C’est indéniable, Antongiulio Panizzi a eu du flair en proposant à Monica Bellucci d’incarner dans son film Anita Ekberg. Les deux actrices ont beaucoup en commun. Alors Monica se coiffe d’une perruque blonde, pose des lentilles bleues sur ses beaux yeux sombres, doute, apprend les gestes d’Anita, reprend à son compte ses propos, tirés d’interviews. On la voit répéter en cuisinant — et rester totalement glamour — et apprendre à tirer de l’arc. Traquée par les paparazzi, Anita les avait menacés d’un arc pour les faire fuir, blessant même la main de l’un d’entre eux.

« Ce n’est pas un film documentaire, c’est un document sur une époque, reprend Monica Bellucci. Cette femme est arrivée et a voulu casser les codes. Elle était si belle, si indépendante ! Elle reste pour nous un exemple de courage et de liberté.

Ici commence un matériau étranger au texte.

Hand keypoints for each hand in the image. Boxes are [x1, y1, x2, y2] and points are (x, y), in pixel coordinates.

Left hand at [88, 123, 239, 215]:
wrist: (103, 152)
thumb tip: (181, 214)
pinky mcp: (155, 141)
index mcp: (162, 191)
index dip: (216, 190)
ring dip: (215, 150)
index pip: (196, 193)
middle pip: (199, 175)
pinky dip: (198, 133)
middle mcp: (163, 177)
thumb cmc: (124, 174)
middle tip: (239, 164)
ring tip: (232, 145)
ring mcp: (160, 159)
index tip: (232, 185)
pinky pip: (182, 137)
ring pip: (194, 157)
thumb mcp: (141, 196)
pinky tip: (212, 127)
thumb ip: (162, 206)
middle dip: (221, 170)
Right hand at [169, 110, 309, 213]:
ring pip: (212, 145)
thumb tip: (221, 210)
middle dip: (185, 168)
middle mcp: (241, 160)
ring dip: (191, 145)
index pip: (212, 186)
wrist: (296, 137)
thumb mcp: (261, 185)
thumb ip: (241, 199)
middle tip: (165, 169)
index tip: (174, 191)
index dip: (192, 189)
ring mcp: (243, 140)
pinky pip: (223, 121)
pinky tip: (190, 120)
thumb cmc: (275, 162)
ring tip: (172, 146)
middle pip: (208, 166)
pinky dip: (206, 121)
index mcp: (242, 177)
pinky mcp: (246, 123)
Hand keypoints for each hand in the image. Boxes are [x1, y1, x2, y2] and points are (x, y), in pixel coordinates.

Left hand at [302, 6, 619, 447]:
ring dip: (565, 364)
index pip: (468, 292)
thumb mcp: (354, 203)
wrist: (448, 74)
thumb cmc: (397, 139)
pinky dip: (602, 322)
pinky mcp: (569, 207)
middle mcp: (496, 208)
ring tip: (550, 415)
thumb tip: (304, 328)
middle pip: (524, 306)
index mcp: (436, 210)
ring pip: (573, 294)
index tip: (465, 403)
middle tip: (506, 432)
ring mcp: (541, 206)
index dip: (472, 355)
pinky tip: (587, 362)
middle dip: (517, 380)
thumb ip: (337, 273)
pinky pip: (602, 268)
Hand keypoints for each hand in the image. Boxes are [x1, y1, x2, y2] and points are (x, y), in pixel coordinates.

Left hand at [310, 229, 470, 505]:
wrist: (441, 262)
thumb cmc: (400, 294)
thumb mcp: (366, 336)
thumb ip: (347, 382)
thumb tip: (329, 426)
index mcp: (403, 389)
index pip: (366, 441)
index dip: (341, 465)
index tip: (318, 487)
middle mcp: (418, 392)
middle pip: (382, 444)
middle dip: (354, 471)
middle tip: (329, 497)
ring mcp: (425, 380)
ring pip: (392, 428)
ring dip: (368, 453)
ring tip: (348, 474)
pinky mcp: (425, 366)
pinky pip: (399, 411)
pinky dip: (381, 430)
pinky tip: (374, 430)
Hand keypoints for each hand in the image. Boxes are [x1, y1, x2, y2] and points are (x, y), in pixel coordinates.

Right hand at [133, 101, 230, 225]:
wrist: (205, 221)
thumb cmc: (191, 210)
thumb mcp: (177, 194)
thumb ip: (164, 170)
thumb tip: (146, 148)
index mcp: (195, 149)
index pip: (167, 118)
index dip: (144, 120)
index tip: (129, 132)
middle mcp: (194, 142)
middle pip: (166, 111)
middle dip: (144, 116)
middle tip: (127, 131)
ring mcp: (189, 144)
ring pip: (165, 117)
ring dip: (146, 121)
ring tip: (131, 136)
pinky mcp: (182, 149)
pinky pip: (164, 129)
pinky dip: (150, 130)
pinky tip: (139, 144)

Ce n’est pas le cinéma qui l’a tuée, mais la vie. Comme une Ferrari qu’elle n’a pas su toujours conduire. La scène finale, où je prends l’arc, est une métaphore. L’actrice a appris à se défendre. »
On a tendance à réduire aujourd’hui Anita Ekberg à une seule image : celle de cette splendide femme en robe noire se baignant dans la fontaine de Trevi et appelant Marcello. Bien sûr, Fellini, Mastroianni et La dolce vita ont fait beaucoup pour la reconnaissance internationale de l’actrice. The Girl in the Fountain laisse entendre que, « d’une certaine façon, Fellini la tue parce qu’il l’a fixée dans cette image ».

Monica Bellucci a une autre interprétation. « Anita a cherché à accuser Fellini de cela. Or, lui, l’a filmée jusqu’à la fin. Il y a eu La dolce vita mais aussi Boccace 70 et Intervista. » L’actrice se met alors à évoquer cet « âge biologique » auquel est liée une carrière d’actrice. « À mon âge, on ne pouvait plus travailler depuis longtemps. On disait qu’il ne fallait pas avoir d’enfants, sinon on enlevait l’image de femme désirable. Dans The Girl in the Fountain, je cuisine et, lorsque je sors du théâtre, mon enfant m’attend. C’est la vraie vie ! Alors qu’Anita, même quand elle vivait sa vraie vie, c’était encore une image. Pour ma part, j’ai fait ma vie, j’ai cherché à me protéger, à garder mon jardin secret. On crée quelque chose qui n’existe pas. »
« Une icône est une image figée dans le temps, note encore Monica. Je veux être une comédienne et, si je change dans la vie, je veux aussi changer à l’écran. Aujourd’hui, la femme fatale comme il y en a eu dans les années quarante ou cinquante, n’existe plus. »
Mais, ajoute-t-elle pour Anita Ekberg, « il existe avec elle cette image qui reste pour l’éternité ».
Panizzi l’a bien compris, qui donne comme titre à son film ce qu’il restera à tout jamais d’Anita Ekberg, l’image d’une fille dans la fontaine, alors qu’elle valait beaucoup plus et qu’elle avait, derrière elle, une véritable carrière d’actrice — il en montre d’ailleurs plusieurs extraits. Et l’on peut dire que The Girl in the Fountain consacre Monica Bellucci dans ce double rôle d’icône et d’actrice, puisqu’il la filme au travail et dans la rue, où elle attire les regards.
Jean-Charles Lemeunier
The Girl in the Fountain
Année : 2021
Origine : Italie
Réal. : Antongiulio Panizzi
Scén. : Paola Jacobbi, Camilla Paterno
Photo : Alessandro Chiodo
Musique : Max Casacci
Durée : 80 min
Avec Monica Bellucci, Eric Alexander
Film présenté dans le cadre du festival Lumière, à Lyon.